You can use \b (word boundary detection) to check a word boundary. In our case we will use it to match the beginning of the word end. It can also be used to match the end of a word.

As @nhahtdh stated in his comment the {1} is redundant as [a-zA-Z] already matches one letter in the given range.

Also your regex does not do what you want because it only matches one alphanumeric character after the first letter. Add a + at the end (for one or more times) or * (for zero or more times).

This should work:

"\\bend\\s+[a-zA-Z]{1}[a-zA-Z_0-9]*"

Edit : I think \b is better than ^ because the latter only matches the beginning of a line.

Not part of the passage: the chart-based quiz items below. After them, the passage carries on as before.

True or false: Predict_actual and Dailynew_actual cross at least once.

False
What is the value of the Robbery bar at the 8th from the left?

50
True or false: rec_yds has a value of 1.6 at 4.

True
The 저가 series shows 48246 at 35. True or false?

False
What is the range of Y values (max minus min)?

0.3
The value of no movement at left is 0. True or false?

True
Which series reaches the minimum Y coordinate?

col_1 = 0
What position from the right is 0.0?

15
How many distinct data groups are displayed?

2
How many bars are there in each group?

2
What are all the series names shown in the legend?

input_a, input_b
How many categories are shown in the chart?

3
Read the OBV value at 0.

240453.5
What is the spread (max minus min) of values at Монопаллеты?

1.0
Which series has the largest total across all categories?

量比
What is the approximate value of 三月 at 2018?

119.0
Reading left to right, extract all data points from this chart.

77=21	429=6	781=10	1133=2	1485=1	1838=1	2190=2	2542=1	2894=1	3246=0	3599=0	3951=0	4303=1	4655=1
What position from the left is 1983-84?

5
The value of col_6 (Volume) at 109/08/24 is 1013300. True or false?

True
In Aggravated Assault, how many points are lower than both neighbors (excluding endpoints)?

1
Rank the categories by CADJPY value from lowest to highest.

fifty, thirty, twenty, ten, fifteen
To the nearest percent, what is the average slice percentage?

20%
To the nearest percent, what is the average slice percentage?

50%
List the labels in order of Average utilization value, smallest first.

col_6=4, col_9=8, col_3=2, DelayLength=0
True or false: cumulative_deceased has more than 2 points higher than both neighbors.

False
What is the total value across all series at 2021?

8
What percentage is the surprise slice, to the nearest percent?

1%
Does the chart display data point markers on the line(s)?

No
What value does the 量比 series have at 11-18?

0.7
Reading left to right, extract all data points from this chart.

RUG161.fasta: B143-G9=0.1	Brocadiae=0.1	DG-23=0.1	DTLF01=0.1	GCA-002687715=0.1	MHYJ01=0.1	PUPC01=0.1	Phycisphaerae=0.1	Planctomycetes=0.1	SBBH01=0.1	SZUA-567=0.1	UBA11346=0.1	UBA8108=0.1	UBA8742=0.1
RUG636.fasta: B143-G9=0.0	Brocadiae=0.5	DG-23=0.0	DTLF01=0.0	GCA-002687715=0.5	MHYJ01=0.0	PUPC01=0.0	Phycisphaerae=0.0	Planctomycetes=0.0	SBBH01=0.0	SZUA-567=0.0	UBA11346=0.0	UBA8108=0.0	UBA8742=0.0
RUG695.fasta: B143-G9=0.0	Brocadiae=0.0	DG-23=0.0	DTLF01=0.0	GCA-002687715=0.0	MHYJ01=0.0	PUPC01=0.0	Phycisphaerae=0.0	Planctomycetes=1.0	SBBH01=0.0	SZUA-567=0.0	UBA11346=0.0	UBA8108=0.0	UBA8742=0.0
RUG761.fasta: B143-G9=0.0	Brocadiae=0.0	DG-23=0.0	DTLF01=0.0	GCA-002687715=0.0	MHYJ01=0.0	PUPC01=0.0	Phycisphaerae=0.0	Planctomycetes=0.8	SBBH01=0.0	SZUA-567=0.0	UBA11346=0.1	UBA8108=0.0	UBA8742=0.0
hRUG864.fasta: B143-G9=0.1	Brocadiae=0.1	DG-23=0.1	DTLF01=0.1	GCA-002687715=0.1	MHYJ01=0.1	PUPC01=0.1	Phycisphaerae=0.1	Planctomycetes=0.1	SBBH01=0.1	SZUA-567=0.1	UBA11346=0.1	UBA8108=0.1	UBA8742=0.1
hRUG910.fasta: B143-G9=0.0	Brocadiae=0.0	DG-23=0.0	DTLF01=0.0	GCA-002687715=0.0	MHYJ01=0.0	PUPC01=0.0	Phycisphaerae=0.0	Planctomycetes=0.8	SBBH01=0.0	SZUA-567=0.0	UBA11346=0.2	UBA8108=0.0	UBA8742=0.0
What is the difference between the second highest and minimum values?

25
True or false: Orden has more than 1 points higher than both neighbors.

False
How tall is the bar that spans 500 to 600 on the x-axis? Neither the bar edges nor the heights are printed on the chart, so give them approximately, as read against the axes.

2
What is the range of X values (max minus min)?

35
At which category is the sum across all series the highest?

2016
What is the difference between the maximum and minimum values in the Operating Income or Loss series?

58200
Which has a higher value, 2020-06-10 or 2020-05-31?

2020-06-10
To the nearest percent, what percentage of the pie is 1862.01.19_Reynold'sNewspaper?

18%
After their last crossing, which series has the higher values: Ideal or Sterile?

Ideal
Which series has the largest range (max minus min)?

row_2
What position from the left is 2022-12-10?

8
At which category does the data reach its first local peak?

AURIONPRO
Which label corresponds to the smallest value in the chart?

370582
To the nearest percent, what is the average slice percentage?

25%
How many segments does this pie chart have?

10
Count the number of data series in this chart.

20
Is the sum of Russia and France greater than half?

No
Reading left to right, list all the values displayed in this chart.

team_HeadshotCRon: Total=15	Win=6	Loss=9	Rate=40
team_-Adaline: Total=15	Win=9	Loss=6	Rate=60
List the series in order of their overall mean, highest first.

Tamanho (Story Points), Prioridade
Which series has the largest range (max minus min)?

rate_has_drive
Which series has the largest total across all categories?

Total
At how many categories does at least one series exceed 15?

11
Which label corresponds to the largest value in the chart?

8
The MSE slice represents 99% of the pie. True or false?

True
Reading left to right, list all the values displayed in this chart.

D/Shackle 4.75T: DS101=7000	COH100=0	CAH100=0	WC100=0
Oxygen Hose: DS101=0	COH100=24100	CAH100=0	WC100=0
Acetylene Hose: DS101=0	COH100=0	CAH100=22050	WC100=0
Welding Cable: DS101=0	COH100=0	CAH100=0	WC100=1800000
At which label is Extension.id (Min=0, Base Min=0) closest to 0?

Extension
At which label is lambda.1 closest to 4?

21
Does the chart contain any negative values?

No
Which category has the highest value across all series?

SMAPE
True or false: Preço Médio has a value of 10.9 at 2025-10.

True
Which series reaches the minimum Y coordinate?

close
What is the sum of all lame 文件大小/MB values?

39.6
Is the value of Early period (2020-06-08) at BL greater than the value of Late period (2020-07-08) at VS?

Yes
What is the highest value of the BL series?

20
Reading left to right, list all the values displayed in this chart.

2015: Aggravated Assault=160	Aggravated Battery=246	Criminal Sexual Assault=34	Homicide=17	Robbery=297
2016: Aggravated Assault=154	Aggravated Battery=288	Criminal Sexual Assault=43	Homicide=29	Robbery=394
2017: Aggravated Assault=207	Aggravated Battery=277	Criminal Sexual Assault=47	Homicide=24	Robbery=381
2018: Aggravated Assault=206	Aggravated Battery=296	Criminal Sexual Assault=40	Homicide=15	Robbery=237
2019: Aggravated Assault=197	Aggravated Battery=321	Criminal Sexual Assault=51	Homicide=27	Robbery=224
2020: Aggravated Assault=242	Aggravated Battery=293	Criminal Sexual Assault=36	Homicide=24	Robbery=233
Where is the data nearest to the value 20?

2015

For example take this input : "end azd123 end bfg456" There will be only one match for ^ when \b will help matching both.

Upvotes: 4

Paul Vargas
Paul Vargas

Reputation: 42020

Try the regular expression:

end[ ]+[a-zA-Z]\w+

\w is a word character: [a-zA-Z_0-9]

Upvotes: 0

stema
stema

Reputation: 92976

\s includes also newline characters. So you either need to specify a character class that has only the wanted whitespace charaters or exclude the not wanted.